BEGIN

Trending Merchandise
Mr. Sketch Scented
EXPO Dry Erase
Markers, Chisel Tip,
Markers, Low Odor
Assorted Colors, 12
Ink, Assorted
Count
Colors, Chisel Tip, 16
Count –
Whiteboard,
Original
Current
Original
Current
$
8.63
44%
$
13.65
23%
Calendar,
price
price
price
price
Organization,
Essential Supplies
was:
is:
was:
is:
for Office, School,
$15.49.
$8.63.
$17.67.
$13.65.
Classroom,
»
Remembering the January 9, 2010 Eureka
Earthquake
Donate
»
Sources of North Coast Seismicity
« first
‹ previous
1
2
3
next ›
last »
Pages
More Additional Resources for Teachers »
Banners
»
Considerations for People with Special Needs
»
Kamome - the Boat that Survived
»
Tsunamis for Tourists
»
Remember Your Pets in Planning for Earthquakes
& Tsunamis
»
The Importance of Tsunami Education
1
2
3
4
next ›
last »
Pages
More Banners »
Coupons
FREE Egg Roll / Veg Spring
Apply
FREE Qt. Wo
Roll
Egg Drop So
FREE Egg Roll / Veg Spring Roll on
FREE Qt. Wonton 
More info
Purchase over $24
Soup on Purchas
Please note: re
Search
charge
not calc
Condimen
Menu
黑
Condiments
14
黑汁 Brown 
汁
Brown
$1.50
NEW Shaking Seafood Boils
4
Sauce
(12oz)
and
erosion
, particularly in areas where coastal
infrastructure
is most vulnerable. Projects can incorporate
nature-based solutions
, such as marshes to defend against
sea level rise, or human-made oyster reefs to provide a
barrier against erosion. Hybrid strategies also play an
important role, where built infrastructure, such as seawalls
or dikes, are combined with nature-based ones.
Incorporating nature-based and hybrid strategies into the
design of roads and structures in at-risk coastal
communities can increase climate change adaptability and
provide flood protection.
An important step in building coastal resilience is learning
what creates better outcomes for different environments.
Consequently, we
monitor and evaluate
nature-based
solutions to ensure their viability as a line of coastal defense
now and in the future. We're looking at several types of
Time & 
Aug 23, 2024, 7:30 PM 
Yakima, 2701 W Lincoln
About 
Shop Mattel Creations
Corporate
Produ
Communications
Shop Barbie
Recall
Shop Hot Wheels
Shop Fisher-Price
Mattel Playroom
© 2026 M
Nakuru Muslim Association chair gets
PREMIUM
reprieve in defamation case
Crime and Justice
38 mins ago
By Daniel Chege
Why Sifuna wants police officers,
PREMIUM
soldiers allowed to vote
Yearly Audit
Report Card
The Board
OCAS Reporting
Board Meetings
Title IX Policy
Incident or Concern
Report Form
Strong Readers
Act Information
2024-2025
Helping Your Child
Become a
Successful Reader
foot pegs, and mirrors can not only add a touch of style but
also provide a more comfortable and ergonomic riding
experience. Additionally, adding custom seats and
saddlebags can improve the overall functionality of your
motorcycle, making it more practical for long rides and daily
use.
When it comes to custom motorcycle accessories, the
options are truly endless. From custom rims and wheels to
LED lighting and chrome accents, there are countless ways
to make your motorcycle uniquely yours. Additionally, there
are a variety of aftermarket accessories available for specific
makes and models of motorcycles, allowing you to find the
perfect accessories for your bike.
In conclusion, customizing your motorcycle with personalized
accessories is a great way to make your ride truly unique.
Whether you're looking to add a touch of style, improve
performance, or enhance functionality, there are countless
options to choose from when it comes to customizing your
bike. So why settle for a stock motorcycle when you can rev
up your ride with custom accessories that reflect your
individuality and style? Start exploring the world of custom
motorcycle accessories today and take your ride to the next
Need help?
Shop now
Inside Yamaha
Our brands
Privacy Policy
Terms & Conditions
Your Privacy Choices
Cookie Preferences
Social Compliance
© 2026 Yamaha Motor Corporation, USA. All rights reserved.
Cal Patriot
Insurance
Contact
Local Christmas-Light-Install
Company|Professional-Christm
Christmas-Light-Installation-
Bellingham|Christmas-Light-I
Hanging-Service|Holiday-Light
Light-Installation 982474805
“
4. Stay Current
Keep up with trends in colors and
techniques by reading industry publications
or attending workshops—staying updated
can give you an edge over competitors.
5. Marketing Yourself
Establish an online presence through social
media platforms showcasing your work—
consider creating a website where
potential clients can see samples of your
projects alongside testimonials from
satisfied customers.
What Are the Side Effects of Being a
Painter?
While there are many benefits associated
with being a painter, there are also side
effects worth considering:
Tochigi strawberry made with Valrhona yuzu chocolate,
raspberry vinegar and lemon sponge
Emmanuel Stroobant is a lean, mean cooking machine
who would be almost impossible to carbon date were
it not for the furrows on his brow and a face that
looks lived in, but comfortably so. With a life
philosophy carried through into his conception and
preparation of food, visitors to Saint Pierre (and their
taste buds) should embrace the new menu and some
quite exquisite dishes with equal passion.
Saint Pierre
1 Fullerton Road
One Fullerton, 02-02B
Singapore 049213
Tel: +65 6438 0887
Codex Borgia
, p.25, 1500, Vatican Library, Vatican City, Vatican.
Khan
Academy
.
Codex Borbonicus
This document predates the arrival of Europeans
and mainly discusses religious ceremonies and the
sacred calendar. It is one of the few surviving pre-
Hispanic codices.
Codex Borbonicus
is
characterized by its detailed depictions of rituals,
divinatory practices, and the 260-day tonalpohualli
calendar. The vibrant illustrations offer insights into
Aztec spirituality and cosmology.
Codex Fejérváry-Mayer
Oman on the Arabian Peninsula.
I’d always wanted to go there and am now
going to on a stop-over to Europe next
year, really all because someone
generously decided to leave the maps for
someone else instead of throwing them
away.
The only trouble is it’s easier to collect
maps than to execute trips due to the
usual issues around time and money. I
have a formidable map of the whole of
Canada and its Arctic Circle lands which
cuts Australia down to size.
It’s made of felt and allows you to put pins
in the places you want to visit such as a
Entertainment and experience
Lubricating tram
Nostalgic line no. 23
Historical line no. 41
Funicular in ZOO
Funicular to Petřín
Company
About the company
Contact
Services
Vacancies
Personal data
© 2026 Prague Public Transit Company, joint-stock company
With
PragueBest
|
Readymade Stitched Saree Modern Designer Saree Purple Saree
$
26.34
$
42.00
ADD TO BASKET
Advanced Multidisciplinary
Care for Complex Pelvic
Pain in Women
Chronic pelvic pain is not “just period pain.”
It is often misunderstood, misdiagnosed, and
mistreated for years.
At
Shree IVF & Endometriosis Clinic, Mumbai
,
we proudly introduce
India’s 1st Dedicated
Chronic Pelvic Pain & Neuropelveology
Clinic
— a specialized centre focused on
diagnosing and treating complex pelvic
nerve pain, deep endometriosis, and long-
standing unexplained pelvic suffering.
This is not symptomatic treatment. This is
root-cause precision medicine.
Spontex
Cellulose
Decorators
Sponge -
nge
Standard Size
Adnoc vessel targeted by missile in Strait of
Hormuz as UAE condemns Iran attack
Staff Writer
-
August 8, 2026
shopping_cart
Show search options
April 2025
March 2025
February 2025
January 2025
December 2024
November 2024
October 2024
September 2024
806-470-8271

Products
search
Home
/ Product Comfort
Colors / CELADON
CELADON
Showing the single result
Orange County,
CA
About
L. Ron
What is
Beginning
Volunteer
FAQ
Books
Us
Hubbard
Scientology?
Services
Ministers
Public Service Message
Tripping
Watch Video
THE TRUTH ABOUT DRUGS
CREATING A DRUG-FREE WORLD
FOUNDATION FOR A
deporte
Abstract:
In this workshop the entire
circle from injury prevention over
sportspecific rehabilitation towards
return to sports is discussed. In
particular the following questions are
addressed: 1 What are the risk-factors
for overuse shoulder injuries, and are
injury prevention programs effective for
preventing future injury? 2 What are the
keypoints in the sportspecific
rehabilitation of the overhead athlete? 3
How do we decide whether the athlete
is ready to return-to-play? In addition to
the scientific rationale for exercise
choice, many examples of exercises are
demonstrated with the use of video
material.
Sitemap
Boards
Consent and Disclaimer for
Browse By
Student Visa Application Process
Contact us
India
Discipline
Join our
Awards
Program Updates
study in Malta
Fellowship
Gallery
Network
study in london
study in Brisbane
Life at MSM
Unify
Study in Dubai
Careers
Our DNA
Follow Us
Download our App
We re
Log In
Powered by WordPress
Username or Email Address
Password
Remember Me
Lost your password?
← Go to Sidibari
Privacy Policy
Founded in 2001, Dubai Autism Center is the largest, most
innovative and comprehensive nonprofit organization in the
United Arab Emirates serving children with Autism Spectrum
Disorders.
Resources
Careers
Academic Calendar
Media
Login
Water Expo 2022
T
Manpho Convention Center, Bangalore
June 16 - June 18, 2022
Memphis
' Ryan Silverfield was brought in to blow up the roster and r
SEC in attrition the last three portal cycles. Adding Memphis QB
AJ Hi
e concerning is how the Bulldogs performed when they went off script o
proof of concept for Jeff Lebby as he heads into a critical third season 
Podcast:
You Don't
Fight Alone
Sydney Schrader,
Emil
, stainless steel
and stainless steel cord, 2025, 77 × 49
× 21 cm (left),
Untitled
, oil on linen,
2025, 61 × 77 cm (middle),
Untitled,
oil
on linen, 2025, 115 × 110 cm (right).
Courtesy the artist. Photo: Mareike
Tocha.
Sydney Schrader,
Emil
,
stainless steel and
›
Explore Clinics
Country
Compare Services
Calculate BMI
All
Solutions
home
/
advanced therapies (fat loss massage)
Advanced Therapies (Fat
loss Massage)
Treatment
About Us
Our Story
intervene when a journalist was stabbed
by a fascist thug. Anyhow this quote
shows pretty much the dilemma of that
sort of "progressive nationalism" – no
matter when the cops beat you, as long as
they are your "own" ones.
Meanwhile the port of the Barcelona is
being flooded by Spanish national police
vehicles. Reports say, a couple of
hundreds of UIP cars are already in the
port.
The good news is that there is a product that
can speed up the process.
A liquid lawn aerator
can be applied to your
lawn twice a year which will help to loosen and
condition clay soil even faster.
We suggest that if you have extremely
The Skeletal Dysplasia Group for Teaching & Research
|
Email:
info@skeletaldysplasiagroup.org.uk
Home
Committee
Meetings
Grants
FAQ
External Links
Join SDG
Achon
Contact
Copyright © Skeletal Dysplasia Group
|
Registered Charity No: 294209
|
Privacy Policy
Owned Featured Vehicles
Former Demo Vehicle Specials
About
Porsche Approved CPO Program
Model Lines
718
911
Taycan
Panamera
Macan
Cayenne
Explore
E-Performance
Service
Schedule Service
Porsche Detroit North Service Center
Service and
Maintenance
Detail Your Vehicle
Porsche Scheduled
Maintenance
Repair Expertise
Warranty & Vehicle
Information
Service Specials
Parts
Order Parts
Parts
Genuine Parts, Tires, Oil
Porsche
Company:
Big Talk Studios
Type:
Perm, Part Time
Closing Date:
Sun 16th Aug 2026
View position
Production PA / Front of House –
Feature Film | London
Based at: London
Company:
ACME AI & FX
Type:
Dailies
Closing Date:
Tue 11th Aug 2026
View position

END

## Task details
When the line with "ADD TO BASKET" is reached in the data above, begin copying, and stop after the line with "circle from injury prevention over"; copy each line exactly, both ends included.

## Solution to the exercise
ADD TO BASKET
Advanced Multidisciplinary
Care for Complex Pelvic
Pain in Women
Chronic pelvic pain is not “just period pain.”
It is often misunderstood, misdiagnosed, and
mistreated for years.
At
Shree IVF & Endometriosis Clinic, Mumbai
,
we proudly introduce
India’s 1st Dedicated
Chronic Pelvic Pain & Neuropelveology
Clinic
— a specialized centre focused on
diagnosing and treating complex pelvic
nerve pain, deep endometriosis, and long-
standing unexplained pelvic suffering.
This is not symptomatic treatment. This is
root-cause precision medicine.
Spontex
Cellulose
Decorators
Sponge -
nge
Standard Size
Adnoc vessel targeted by missile in Strait of
Hormuz as UAE condemns Iran attack
Staff Writer
-
August 8, 2026
shopping_cart
Show search options
April 2025
March 2025
February 2025
January 2025
December 2024
November 2024
October 2024
September 2024
806-470-8271

Products
search
Home
/ Product Comfort
Colors / CELADON
CELADON
Showing the single result
Orange County,
CA
About
L. Ron
What is
Beginning
Volunteer
FAQ
Books
Us
Hubbard
Scientology?
Services
Ministers
Public Service Message
Tripping
Watch Video
THE TRUTH ABOUT DRUGS
CREATING A DRUG-FREE WORLD
FOUNDATION FOR A
deporte
Abstract:
In this workshop the entire
circle from injury prevention over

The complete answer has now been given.